TPWD News Release — Sept. 18, 2006
ATHENS, Texas—Like thousands of other people, Dr. Andy Gluesenkamp, Ph.D., saw news photos of a world record blue catfish in the arms of the man who caught her in January 2004.
“I was blown away by such a huge fish,” Dr. Gluesenkamp said of the 121.5-pound giant. Cody Mullennix of Howe, Texas, pulled the fish from Lake Texoma on January 16, 2004. While the fish is no longer the world record, it remains the record Texas blue catfish.
When he first saw Splash, as Mullennix named her, Dr. Gluesenkamp had no idea he would someday be involved in her story. But he works as a skeletal preparator for the Texas Natural Science Center (TNSC) in Austin, and after Splash died of unknown causes at the Texas Freshwater Fisheries Center in Athens in December 2005, her remains were sent to the Texas Natural History Collections, part of the TNSC, to be skeletonized.

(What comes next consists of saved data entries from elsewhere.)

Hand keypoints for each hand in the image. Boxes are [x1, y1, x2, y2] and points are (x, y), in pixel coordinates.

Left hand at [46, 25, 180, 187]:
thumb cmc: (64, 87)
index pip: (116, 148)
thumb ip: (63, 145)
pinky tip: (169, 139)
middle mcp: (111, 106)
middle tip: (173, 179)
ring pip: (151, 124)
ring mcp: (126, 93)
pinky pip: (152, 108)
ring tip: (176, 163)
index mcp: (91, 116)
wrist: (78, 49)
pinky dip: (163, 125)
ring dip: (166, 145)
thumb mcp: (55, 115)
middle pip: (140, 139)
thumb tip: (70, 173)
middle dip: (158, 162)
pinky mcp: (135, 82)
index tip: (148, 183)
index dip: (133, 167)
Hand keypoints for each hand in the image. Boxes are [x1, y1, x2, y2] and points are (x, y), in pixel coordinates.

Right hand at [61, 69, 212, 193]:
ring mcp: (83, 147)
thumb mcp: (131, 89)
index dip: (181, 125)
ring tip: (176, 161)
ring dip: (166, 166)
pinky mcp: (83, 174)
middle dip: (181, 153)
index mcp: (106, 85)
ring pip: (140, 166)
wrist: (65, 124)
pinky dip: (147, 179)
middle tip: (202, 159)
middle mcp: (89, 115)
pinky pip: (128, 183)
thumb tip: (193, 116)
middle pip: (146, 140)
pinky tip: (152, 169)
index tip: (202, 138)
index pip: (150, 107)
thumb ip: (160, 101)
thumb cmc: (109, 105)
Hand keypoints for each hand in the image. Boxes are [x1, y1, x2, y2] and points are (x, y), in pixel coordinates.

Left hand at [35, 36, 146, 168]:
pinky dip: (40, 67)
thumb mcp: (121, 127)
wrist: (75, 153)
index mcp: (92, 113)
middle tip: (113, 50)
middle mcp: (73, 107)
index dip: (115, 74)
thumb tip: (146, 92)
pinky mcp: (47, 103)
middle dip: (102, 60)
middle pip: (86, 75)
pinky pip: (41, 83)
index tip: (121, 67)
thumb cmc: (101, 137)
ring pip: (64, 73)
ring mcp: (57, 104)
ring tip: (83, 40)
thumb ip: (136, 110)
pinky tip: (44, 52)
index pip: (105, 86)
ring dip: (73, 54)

In the course of his work, Dr. Gluesenkamp and his colleagues discovered the probable cause of Splash’s death: severe damage to bone in her jaw area.
“It’s hard to tell if the injury was a break that got infected, or if the bone became so infected it simply fell apart,” Dr. Gluesenkamp said. “She sustained that injury a long time ago. The bone basically rotted away. I would not be surprised if that was where she took the hook, and bacteria got inside the bone. I’m not a fish veterinarian, but I would bet dollars to doughnuts that the injury was what killed the fish.”
An examination of the bones by Dr. Dean Hendrickson, Ph.D., Curator of Ichthyology for TNSC, confirmed Gluesenkamp’s suspicions. “Andy was definitely right. Splash clearly had a nasty infection that had been festering for some time,” Dr. Hendrickson said.
Dr. Hendrickson’s analysis showed that the damage occurred in an area where two bones join. “This area is called the hyoid arch and is between the lower jaw and the gills,” he explained. “The arch is involved in creating the pumping action that keeps water flowing over the gills and the strong suction used for predatory feeding. Infection from the injury apparently penetrated the bone and consumed it. At some point blood loss would have been extensive. While we don’t know for certain that the initial injury was due to being hooked, that seems to be the most likely explanation.”
Presently Dr. Gluesenkamp and Jessica Rosales, Ichthyology Collection Manager for the Texas Natural History Collections, are working to prepare Splash’s skeleton for display at the Texas Freshwater Fisheries Center.
Following hand removal of as much flesh as possible from the bones, the skeleton was placed in plastic tubs with larvae from dermestid beetles. These flesh-eating insects, which are also found on the floor of bat caves, are the most effective way of removing all the flesh from a skeleton. “Splash probably has 5,000 to 10,000 beetles on her right now,” Dr. Gluesenkamp said. “We’ve never worked on a fish this large. We had to delay the start of work until we built up our beetle colony to be sure we had enough to do the job.”
Once Dr. Gluesenkamp and the beetles finish their work, Rosales will rearticulate the skeleton—put it back together with hot glue, posed in a lifelike position. “It takes time, patience and modeling clay in addition to lots of hot glue,” Dr. Gluesenkamp said. “I estimate it may take a week of painstaking work to put the skeleton back together.”
“It will take time, but the process is fun and is something that I really enjoy doing,” said Rosales.
“Splash had such an impact on TFFC,” said Allen Forshage, director of the East Texas facility. “Her first year here she increased our visitation by 43 percent. She was an amazing fish to look at. She would look at you eye-to-eye from her home in the dive tank. Her death saddened everyone here at the center, plus we had inquiries from around the country about her death. The findings about the hooking injury helped us understand why she died so quickly after we moved her in December 2005 because of repair work on the dive tank. We are going to add a new display which will have her replica (done by Lake Fork Taxidermy) and a really unusual display of her skeleton, thanks to the work now being done at the Texas Natural Science Center.”
Dr. Gluesenkamp said working on Splash has been the highlight of his career. “I have to say it’s been really exciting. I saw photos of that fish in the arms of the man who caught her, and to be involved with that fish two years later is a joy. I am really thankful to be able to work on a fish with celebrity status. Splash: Everyone knows her name.”